FRAGMENTO DEL DOCUMENTO =>
Vivimos en el presente, recordar el pasado requiere tiempo. ¿En nuestra era cibernética, acelerada, quién se toma todavía un momento para volver la mirada hacia atrás? ¿Para ir al teatro o leer una reseña? ¿A quién le parece vital evocar los fantasmas del pasado? 

Si tenemos estas preguntas en mente, el tiempo que se toma “Teatro desde la grieta” para recibir a sus espectadores representa un gesto significativo. Cada una y cada uno es saludado de manera personal, recibe un sobrecito y un mezcal o vino. En vez de prisa, el equipo irradia cordialidad y simpatía. Los actores parecen preocupados por su público, reparten abanicos y advierten: “Al rato va a hacer calor.” Son detalles que preparan el convivio y fortalecen la relación entre los presentes.

El trabajo de este laboratorio de creación escénica es congruente desde el inicio hasta el final, como el hecho de no recibir aplausos, sino de despedirse con una canción y una carta. El texto dramático fue elaborado en conjunto por Francisco de León y Bruno Ruiz (conocido también por “Trans” y “Esto no es Daisy”). Se trata de una dramaturgia inteligente, empática y completamente personalizada, pues se basa en recuerdos de los integrantes, de sus familias y en otros fragmentos de textos que les parecían memorables. Dado que los actores narran sus propias historias, están comprometidos con el proyecto y así en cada función se entregan con cuerpo y alma. El ejemplo vivo es Bruno Ruiz quien cumple a la vez el papel de técnico (luz & sonido) y de músico (toca la guitarra y canta). Entre todos se apoyan, no hay protagonismos. 

Los “rememorantes” (o actores) que se subieron al barco de esta aventura son Daniela Bustamante, Jorge Rojas y Dulce Mariel. La última afirma que “Esta obra me ha movido mucho.” 

Y aunque cuenten sus historias personales, éstas inevitablemente son tocadas por la historia oficial del país que hizo cambiar sus rumbos. Se aluden los levantamientos violentos en Morelia (1963), debido al movimiento contra la expulsión del ex-rector Elí de Gortari de la Universidad de Michoacán. Se recuerda que el próximo año se cumplirán los 50 años de la matanza en Tlatelolco. El terremoto de 85 y la devaluación del peso en 1982 son otros incidentes que afectaron a diversas familias mexicanas. Los integrantes reflexionan en torno a la relación entre un naufragio y una historia de amor. Paradójicamente, a veces dos personas se encuentran o se enamoran gracias a un fracaso previo.

LISTA DE TAREAS =>
[A] ¿Cómo se traduce al inglés esta oración de la reseña teatral: "Entre todos se apoyan, no hay protagonismos."?
[B] Según la reseña teatral, ¿quiénes elaboraron en conjunto el texto dramático?
[C] Reproduce tal cual el pasaje de la reseña teatral que empieza con las palabras "Y aunque cuenten" y termina con "un fracaso previo.".

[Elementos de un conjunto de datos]
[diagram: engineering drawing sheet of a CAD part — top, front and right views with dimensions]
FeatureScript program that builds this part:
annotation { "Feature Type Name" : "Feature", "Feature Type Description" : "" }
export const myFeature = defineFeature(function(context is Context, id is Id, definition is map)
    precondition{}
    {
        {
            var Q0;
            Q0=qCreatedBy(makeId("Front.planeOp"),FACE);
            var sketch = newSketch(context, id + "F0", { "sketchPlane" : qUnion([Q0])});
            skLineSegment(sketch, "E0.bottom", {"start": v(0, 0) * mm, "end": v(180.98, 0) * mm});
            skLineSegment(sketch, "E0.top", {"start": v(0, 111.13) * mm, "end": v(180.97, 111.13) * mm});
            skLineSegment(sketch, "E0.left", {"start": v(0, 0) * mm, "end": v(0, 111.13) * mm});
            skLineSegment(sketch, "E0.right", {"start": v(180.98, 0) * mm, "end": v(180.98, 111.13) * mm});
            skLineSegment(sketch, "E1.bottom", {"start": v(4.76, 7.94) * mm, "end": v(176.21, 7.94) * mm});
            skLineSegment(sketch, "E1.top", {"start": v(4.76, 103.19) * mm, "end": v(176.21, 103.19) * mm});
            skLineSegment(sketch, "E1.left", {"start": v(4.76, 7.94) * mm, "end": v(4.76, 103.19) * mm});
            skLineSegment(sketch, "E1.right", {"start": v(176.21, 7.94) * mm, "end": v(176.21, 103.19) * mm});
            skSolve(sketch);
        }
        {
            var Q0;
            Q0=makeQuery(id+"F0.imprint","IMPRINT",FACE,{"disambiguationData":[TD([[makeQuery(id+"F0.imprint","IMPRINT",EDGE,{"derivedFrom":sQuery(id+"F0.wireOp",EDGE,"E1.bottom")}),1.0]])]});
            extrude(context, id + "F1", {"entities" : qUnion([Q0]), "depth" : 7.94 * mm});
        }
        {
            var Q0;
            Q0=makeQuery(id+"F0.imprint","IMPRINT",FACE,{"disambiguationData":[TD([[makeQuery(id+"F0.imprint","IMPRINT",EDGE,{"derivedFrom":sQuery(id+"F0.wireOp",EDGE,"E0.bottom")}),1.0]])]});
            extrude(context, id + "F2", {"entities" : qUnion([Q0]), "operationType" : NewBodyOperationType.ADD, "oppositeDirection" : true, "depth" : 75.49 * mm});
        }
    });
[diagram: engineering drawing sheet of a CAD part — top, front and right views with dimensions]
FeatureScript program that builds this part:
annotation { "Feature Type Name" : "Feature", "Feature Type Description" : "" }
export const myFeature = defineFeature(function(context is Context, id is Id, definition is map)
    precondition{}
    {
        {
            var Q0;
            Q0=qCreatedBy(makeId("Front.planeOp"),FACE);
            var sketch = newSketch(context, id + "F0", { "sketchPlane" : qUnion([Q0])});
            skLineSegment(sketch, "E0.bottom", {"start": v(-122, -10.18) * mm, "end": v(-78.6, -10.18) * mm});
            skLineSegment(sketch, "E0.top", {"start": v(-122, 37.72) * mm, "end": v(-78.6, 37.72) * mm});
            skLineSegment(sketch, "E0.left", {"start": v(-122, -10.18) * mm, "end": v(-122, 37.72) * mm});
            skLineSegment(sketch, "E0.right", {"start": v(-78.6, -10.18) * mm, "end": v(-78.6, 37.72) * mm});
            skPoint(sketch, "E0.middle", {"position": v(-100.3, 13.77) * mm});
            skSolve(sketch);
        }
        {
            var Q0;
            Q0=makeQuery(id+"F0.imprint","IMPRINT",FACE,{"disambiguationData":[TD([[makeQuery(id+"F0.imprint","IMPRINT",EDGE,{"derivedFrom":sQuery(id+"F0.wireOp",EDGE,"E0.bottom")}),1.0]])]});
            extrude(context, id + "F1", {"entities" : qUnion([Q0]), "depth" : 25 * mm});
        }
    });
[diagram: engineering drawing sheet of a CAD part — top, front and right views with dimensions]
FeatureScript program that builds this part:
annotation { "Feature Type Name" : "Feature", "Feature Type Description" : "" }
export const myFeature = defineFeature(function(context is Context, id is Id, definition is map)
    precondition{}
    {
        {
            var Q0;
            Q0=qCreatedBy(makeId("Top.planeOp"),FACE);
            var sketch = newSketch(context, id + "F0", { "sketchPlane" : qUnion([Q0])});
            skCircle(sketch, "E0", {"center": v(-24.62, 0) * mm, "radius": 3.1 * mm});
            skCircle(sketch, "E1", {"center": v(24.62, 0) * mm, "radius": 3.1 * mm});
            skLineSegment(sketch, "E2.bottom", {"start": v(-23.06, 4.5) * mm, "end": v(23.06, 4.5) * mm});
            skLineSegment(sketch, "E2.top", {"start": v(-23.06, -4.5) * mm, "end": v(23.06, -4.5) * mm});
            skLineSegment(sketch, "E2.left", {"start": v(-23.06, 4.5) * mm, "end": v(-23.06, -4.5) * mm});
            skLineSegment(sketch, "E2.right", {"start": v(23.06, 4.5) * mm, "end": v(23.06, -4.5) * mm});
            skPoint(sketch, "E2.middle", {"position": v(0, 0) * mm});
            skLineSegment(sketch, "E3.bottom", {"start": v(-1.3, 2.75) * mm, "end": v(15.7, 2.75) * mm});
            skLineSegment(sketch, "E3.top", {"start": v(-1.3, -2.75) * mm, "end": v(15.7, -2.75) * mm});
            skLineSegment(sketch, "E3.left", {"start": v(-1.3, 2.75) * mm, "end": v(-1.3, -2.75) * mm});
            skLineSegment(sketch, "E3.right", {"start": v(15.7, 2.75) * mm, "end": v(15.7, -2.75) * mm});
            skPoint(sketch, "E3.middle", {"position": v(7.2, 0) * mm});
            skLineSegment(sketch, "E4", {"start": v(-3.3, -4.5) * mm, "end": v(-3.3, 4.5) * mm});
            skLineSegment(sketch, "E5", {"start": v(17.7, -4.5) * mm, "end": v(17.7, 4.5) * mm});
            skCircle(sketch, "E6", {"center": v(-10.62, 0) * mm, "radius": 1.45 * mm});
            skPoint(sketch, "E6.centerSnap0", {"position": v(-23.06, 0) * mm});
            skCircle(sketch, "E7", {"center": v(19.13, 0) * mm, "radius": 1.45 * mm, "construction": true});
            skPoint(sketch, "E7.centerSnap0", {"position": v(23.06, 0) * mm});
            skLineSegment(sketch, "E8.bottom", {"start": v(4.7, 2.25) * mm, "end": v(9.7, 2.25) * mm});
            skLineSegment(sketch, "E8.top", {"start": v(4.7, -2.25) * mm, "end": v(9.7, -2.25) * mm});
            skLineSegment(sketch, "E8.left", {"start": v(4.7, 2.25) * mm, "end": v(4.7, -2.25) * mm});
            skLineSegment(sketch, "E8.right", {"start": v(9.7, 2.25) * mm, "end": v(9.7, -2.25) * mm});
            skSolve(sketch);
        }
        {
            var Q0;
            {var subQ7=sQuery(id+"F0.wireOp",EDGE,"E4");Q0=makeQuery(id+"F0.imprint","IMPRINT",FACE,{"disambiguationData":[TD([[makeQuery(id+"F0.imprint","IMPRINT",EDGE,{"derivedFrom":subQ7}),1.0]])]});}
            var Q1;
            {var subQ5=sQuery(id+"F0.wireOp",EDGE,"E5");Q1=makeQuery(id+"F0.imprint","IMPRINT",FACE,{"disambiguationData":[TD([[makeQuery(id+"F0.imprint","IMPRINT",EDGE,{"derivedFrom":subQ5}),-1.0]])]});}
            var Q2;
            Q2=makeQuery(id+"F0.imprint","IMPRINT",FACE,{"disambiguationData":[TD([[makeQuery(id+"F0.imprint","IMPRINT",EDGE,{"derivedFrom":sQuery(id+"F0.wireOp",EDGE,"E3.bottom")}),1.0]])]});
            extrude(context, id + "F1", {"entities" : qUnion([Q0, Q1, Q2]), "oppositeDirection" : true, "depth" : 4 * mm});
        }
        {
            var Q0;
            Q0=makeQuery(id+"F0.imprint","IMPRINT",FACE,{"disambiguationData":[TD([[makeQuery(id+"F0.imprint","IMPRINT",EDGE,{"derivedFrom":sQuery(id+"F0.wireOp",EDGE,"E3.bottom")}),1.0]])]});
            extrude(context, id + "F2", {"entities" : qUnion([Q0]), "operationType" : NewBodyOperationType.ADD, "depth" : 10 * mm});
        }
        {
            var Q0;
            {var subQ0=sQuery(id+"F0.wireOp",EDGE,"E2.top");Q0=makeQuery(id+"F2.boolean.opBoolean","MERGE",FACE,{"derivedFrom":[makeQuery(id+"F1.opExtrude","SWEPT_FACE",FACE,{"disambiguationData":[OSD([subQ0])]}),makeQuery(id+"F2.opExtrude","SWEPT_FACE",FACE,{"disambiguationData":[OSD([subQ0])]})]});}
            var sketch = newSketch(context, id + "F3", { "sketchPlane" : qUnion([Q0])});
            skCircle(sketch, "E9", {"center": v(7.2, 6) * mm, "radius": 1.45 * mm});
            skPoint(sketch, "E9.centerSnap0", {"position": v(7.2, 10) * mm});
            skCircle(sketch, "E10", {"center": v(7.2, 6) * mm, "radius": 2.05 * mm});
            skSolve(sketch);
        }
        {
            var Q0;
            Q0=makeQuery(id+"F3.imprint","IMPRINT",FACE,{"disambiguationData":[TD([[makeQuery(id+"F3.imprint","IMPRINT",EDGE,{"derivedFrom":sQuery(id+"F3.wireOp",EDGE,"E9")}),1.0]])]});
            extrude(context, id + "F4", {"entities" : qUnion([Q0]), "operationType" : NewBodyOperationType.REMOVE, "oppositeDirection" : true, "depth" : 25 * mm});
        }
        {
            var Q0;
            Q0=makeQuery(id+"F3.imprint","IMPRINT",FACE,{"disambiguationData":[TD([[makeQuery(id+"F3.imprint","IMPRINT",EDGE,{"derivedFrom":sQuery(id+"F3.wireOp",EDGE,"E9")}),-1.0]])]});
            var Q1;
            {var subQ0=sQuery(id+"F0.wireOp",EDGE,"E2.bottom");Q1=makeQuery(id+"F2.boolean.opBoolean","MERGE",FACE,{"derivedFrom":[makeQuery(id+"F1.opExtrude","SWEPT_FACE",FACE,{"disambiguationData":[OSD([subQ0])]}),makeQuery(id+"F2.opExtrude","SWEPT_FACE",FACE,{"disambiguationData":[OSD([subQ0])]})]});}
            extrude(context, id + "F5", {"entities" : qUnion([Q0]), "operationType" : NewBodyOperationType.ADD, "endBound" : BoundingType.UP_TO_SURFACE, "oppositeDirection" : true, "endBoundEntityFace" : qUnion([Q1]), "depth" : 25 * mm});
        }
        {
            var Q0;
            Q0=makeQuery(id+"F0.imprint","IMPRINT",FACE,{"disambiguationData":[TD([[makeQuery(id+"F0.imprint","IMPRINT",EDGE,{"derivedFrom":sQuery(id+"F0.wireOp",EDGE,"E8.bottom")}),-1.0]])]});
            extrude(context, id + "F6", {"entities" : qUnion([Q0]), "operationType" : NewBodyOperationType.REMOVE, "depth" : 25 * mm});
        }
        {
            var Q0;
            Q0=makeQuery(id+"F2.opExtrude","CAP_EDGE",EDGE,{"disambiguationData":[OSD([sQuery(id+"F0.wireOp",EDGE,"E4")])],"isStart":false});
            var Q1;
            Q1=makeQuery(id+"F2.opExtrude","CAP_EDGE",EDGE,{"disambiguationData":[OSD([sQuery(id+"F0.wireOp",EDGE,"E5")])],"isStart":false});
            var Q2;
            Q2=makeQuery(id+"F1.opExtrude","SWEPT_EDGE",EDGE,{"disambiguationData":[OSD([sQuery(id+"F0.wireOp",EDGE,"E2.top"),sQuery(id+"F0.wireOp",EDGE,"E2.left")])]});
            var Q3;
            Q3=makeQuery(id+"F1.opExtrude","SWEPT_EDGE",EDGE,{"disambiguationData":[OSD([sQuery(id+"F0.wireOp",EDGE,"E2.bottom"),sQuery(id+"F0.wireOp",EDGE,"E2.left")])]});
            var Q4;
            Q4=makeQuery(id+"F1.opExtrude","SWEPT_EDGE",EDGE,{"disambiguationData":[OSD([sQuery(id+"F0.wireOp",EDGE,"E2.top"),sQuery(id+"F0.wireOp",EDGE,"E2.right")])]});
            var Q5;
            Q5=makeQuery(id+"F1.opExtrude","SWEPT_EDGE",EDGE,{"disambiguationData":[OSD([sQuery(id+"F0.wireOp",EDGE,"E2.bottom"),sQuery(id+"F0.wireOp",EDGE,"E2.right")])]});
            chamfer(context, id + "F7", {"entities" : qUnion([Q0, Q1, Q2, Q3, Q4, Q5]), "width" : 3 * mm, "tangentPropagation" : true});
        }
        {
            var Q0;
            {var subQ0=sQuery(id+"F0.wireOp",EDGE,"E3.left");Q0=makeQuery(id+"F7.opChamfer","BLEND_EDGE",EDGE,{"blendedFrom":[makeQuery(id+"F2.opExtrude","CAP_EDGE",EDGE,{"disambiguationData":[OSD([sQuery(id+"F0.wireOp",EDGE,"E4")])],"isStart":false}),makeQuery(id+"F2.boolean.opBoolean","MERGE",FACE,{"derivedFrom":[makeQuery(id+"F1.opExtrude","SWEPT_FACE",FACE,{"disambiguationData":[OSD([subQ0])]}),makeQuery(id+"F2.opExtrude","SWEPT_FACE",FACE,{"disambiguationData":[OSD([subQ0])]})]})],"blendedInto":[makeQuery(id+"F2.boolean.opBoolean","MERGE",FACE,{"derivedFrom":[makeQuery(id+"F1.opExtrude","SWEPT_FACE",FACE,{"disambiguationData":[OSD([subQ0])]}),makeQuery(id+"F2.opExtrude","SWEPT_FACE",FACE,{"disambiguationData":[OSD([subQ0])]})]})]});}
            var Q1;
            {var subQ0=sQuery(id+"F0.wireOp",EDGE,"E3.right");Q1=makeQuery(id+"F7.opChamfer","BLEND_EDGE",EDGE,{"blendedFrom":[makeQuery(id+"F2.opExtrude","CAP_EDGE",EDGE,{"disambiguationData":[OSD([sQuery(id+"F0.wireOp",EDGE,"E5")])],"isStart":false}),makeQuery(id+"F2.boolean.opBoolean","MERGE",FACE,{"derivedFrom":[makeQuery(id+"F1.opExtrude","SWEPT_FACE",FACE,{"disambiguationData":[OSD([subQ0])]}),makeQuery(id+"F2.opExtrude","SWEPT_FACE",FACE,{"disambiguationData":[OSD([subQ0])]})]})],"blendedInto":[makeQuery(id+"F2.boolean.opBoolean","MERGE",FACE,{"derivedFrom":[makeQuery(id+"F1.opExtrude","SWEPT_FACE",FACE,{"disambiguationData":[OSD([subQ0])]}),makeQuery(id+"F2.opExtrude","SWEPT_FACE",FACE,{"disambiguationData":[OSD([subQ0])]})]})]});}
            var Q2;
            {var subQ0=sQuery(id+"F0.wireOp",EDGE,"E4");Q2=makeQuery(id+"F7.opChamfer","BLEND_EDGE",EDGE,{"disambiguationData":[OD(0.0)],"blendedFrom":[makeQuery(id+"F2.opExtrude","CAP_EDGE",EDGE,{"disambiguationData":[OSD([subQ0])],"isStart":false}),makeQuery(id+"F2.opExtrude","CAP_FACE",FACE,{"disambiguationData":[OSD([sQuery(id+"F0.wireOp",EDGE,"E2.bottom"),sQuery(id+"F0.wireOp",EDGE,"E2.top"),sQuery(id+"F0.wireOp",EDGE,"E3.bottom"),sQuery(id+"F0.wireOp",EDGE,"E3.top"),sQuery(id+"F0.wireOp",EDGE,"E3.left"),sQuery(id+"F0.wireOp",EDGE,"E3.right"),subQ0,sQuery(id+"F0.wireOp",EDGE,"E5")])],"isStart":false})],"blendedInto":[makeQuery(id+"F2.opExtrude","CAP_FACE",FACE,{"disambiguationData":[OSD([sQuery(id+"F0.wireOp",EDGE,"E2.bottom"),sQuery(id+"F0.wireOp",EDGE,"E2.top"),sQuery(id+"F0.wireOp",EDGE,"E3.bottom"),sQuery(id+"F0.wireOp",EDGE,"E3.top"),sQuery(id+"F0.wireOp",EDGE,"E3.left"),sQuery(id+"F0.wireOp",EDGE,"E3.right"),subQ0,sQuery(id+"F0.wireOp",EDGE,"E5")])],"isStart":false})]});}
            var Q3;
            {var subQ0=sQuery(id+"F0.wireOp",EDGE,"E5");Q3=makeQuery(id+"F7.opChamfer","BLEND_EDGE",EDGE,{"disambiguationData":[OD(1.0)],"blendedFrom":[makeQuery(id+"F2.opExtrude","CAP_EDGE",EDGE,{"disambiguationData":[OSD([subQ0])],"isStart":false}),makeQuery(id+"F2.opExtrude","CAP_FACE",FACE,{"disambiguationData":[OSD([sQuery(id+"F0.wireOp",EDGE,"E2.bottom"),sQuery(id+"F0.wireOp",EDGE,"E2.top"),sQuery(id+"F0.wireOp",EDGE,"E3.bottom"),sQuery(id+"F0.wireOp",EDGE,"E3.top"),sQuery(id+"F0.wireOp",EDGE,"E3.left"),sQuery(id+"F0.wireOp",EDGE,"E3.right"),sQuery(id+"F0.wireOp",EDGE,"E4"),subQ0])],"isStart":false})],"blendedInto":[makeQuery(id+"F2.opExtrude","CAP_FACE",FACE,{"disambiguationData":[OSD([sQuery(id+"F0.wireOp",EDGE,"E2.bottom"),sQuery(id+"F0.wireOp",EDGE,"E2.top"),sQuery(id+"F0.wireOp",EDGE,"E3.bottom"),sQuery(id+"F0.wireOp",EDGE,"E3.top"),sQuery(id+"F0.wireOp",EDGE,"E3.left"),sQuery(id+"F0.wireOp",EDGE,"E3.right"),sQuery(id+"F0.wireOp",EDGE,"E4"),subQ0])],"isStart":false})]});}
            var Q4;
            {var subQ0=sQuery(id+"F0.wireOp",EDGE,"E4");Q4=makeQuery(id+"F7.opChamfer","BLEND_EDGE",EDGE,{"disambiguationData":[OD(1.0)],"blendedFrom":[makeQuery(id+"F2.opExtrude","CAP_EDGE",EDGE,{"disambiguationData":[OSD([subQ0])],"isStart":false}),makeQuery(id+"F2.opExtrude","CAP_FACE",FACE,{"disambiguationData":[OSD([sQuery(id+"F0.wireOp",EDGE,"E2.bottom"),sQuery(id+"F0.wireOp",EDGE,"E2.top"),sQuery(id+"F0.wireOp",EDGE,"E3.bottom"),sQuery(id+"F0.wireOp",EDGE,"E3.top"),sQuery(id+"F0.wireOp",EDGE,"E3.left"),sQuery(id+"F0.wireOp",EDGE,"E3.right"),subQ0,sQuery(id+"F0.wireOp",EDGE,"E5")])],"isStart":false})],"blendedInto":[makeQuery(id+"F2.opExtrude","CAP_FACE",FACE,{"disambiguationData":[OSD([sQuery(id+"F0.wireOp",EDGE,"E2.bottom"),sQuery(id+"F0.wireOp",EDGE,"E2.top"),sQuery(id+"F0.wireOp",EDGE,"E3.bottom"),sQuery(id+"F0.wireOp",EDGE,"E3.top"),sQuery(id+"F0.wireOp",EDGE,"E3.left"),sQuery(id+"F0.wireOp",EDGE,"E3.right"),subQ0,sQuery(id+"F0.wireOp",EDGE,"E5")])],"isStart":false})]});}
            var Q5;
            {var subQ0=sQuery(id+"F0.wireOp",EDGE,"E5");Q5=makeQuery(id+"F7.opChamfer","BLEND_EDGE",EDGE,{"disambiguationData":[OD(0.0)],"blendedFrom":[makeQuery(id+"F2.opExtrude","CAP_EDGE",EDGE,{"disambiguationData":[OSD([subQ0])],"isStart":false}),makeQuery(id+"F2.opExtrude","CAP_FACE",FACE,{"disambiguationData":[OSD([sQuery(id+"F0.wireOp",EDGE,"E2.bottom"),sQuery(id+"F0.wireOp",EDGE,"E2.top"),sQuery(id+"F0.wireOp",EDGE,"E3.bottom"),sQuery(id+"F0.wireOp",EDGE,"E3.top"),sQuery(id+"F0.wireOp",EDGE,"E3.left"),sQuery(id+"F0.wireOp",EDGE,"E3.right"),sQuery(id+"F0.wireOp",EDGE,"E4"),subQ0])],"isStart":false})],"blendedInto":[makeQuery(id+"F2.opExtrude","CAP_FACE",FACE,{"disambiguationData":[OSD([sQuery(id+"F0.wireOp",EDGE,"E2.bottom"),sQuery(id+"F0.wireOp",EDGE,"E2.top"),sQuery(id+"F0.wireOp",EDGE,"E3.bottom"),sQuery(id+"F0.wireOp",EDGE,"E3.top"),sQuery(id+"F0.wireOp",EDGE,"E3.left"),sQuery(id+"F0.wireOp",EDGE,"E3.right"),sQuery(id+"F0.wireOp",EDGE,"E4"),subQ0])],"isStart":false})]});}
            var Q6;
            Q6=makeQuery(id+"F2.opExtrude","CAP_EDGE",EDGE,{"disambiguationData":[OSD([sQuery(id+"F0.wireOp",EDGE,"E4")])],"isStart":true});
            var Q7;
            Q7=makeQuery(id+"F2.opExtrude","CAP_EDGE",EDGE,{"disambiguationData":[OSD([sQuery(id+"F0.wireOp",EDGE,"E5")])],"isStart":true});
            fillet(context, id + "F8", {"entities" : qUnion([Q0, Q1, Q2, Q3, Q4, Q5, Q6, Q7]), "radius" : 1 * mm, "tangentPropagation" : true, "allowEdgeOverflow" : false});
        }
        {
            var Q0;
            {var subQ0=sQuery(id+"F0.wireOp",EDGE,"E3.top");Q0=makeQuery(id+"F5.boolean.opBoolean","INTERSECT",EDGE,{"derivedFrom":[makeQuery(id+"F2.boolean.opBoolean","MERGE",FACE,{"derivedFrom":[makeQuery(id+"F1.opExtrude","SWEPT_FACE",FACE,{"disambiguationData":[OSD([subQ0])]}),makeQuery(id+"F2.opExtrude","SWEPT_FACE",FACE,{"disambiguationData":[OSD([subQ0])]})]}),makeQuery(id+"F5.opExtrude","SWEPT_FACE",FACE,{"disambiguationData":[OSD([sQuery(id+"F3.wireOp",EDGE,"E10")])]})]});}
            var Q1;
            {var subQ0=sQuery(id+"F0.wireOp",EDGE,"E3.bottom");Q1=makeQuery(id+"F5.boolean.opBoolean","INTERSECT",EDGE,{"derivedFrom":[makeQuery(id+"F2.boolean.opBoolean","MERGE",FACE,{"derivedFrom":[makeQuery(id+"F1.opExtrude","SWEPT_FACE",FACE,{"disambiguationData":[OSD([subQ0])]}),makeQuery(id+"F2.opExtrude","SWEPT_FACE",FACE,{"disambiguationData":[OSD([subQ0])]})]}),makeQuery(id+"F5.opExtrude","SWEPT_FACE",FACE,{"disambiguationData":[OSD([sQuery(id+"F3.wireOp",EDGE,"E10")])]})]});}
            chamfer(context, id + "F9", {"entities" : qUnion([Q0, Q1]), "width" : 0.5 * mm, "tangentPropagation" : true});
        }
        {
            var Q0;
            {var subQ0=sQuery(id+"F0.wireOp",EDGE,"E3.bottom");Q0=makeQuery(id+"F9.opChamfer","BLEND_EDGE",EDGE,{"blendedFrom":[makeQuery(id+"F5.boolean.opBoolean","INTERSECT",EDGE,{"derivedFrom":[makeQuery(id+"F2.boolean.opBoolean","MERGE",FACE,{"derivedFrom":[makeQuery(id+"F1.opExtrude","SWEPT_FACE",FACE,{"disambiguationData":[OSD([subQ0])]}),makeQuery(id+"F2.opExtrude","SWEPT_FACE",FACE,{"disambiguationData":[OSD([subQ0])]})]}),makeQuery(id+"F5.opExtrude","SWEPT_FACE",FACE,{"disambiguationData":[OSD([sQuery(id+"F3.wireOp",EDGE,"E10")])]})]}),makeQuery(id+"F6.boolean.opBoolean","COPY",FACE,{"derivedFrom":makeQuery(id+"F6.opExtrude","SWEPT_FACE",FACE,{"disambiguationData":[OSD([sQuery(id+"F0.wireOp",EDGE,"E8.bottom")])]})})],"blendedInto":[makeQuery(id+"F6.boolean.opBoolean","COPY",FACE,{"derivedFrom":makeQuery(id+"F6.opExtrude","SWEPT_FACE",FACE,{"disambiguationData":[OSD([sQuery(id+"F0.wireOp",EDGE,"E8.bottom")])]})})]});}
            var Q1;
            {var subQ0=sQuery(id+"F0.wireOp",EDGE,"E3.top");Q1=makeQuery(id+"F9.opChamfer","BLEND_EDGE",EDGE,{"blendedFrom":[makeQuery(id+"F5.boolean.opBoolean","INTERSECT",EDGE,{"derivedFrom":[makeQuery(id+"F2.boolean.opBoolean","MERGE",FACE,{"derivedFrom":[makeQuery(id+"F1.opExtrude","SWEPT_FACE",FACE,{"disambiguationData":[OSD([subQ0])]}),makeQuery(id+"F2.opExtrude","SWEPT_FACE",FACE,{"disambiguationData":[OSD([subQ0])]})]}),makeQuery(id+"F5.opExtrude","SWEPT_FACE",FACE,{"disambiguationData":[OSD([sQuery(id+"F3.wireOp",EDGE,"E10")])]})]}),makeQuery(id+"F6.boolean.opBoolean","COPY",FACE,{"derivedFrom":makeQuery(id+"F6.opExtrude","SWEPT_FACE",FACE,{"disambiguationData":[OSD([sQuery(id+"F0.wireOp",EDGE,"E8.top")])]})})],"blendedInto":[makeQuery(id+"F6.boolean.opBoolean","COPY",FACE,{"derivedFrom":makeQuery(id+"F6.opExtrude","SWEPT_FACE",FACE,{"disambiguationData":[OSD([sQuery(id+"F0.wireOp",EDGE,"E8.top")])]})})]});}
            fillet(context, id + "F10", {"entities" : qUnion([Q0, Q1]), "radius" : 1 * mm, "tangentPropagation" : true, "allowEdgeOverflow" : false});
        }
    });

SOLUCIONES =>
[A] They all support one another; no one takes the spotlight.

[B] Francisco de León y Bruno Ruiz.

[C]
Y aunque cuenten sus historias personales, éstas inevitablemente son tocadas por la historia oficial del país que hizo cambiar sus rumbos. Se aluden los levantamientos violentos en Morelia (1963), debido al movimiento contra la expulsión del ex-rector Elí de Gortari de la Universidad de Michoacán. Se recuerda que el próximo año se cumplirán los 50 años de la matanza en Tlatelolco. El terremoto de 85 y la devaluación del peso en 1982 son otros incidentes que afectaron a diversas familias mexicanas. Los integrantes reflexionan en torno a la relación entre un naufragio y una historia de amor. Paradójicamente, a veces dos personas se encuentran o se enamoran gracias a un fracaso previo.